En compagnie de l’OSM, deux Strauss valent mieux qu’un

Nikolaj Szeps-Znaider, nouveau directeur musical de l’Orchestre national de Lyon, nous a parlé brièvement en anglais en s’excusant ainsi : « Je ne parle pas encore français. Je vais apprendre. » Si Szeps-Znaider a pris le micro, c’est pour nous expliquer pourquoi l’ouverture de La chauve-souris de Johann Strauss avait remplacé la Danse des sept voiles de Richard Strauss en fin de programme. Cette raison est demeurée obscure en fin d’explication. Johann Strauss terminait le concert sur une note plus « champagne ». Deux Strauss valent finalement mieux qu’un.
Belle évolution
Il est agréable de voir que le changement de carrière du violoniste Nikolaj Znaider, qui vient de rallonger son nom pour l’occasion, s’opère de manière très positive. Il est musicalement plus inspiré et, techniquement à l’aise, se crée plus de marge de manoeuvre que ses collègues reconvertis Itzhak Perlman ou Maxim Vengerov.
Szeps-Znaider gère la Suite du Chevalier à la rose (la grande suite orchestrale, pas les « suites de valses ») très méticuleusement. Après un début qui manque de souffle et tient plutôt de la peinture minutieuse, le chef trouve vraiment l’élan, le ton et les textures des deux derniers tiers de l’oeuvre, avec des attaques de cordes subtiles. Dans le ton, Szeps-Znaider évite le côté liquoreux de la direction de Daniele Gatti avec l’Orchestre national de France, en visite à Montréal en 2011.
Ce goût sûr, notamment dans les transitions et le choix des tempos, se retrouve dans l’ouverture de La chauve-souris, très finement travaillée et esthétiquement juste.
Une inutile reprise
Après une ouverture de Berlioz très sonore, sans folie mais bien campée, Alain Lefèvre était le pôle d’attraction de la première partie, et du concert, pour bien des spectateurs présents. On aimerait dire de belles choses sur le pianiste, qui a choisi de jouer en rappel Les feuilles mortes,« pour une jeune femme trop tôt disparue », un geste humain sensible envers un membre de l’orchestre qui a perdu sa fille récemment. Mais nous ne sommes là ni pour saluer les décisions de box-office d’une institution ni pour enjoliver les choses.
Alain Lefèvre avait déjà joué le 1er Concerto de Tchaïkovski à Lanaudière en juillet 2016 et le résultat était médiocre.
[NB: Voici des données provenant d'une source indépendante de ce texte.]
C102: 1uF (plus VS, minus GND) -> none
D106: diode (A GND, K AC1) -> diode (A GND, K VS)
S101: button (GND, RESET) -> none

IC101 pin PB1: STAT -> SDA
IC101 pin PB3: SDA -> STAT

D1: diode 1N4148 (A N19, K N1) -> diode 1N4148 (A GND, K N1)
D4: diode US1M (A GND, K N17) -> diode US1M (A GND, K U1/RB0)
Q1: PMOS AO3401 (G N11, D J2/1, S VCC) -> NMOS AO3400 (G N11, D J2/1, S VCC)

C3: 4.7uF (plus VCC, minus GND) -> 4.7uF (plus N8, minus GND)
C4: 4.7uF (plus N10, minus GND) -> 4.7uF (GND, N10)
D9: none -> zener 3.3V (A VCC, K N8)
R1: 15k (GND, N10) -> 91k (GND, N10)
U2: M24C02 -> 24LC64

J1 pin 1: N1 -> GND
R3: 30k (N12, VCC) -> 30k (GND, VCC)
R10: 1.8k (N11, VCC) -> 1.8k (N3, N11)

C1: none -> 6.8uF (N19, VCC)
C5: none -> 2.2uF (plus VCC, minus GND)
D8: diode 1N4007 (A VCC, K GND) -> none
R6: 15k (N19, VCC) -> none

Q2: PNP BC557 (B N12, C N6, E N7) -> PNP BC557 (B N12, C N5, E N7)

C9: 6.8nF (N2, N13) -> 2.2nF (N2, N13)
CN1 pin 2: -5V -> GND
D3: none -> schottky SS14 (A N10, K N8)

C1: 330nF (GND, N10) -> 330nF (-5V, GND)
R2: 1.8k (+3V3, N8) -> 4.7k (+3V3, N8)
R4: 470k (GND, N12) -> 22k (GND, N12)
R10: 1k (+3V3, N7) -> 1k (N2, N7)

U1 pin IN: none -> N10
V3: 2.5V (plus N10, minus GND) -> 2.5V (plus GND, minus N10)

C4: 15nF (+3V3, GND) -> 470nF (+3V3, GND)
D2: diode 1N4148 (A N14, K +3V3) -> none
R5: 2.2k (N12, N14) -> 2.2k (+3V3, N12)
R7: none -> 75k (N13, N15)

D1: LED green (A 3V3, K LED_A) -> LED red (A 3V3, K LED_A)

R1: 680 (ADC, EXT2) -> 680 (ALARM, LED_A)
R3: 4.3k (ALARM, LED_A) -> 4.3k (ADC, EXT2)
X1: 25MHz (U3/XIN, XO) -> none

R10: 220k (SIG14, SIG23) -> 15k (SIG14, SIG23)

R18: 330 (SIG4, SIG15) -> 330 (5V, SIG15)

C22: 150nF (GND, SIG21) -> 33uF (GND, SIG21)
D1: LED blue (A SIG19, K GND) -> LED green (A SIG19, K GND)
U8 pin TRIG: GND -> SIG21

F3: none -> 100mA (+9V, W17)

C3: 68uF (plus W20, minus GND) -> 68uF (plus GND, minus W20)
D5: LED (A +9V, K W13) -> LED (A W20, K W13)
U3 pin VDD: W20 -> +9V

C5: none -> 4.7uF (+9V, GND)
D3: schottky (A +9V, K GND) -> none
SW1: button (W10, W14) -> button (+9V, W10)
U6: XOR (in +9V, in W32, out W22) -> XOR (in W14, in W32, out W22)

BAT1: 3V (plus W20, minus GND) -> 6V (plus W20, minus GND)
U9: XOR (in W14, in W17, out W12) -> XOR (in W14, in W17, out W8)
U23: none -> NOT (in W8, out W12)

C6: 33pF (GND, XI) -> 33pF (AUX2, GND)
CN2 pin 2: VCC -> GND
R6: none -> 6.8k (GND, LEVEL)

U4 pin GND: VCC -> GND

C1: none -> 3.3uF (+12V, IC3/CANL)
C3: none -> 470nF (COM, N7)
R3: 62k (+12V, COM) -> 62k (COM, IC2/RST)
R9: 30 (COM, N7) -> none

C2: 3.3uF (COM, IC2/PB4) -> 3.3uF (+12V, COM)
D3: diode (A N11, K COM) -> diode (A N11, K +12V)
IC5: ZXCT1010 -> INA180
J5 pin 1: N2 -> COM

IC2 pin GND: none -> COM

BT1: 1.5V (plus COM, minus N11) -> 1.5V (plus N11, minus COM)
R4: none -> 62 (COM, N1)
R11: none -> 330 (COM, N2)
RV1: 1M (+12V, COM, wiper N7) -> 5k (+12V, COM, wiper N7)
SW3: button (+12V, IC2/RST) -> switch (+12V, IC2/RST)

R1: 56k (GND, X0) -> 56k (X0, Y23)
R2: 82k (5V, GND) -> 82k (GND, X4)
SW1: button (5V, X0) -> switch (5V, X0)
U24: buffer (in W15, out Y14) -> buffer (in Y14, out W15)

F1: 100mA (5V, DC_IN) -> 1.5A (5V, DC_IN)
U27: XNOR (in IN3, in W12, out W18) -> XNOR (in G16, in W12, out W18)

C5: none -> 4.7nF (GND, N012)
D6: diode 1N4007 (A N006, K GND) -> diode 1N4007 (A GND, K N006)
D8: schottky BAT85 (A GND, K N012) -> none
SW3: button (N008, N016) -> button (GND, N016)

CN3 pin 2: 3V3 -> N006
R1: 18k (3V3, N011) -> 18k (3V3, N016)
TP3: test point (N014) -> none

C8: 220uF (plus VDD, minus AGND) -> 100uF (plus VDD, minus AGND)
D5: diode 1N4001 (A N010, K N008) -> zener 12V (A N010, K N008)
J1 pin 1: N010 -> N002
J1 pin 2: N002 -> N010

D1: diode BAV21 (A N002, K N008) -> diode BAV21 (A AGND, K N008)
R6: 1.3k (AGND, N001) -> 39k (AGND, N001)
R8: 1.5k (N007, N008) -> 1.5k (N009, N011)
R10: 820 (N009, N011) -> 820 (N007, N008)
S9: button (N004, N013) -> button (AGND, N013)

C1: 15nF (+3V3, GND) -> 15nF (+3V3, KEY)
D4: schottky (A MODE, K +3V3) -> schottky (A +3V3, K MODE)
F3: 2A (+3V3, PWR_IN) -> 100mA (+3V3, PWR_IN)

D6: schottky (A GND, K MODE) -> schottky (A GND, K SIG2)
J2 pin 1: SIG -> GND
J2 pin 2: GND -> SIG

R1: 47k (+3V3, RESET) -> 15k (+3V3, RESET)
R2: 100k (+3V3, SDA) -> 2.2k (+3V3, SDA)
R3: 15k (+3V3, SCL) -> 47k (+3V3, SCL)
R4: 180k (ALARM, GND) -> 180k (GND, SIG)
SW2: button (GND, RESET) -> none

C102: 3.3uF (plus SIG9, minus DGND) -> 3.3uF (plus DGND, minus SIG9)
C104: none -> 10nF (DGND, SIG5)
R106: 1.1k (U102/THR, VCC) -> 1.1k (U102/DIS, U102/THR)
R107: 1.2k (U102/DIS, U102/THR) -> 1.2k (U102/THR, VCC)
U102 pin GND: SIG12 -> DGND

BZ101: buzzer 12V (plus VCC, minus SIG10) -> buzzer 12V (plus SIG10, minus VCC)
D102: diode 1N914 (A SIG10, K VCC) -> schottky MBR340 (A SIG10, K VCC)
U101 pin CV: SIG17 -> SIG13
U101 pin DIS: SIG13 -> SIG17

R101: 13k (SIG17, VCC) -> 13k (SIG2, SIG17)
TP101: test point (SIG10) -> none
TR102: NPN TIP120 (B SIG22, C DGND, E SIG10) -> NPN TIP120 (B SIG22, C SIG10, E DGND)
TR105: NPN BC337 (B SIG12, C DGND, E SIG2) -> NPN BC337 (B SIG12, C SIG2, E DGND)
Nous avions alors écrit : « L’approche était plutôt retenue et prudente sans que l’on puisse deviner si le chef protégeait le pianiste ou si le soliste n’arrivait pas à bouger un orchestre passablement inerte » et pensions que Lefèvre n’avait pas ce concerto « naturellement dans les doigts ». Mais il faisait froid (13 degrés en juillet !) et l’orchestre constitué pour l’occasion était mené par un chef moyen.
Allant au second de deux concerts à la Maison symphonique de Montréal avec l’OSM et un chef cadrant parfaitement les choses et voyant que les questionnements et problèmes sont les mêmes, qui plus est aux mêmes endroits, les doutes sont levés.
Le fuyant passage Prestissimo leggierissimo du 2e mouvement reste celui qui met Alain Lefèvre à plus rude épreuve. Tout comme dans les leggiero du 1er volet, c’est cette texture transparente qu’il ne parvient pas à traduire. Or elle est capitale ici, puisqu’elle permet temporairement à l’orchestre de passer devant le piano, qui ne fait que tisser des guirlandes autour de la phrase principale.
Il manque hélas tout un éventail de nuances (relevées ou uniformisées) et de toucher. En plus de 37 minutes (l’orchestre en avait hardiment annoncé 32, se fondant possiblement sur des concerts antérieurs de Martha Argerich !), la prudence et la massivité permanente tiennent-elles encore de l’interprétation, alors que l’oeuvre repose sur les strates de textures infiniment variées et des phrases dont la respiration est donnée par des soufflets dynamiques imperceptibles ?
Cette reprise n’a hélas rien apporté à l’aura du pianiste, même si elle a fait du bien aux caisses de l’OSM.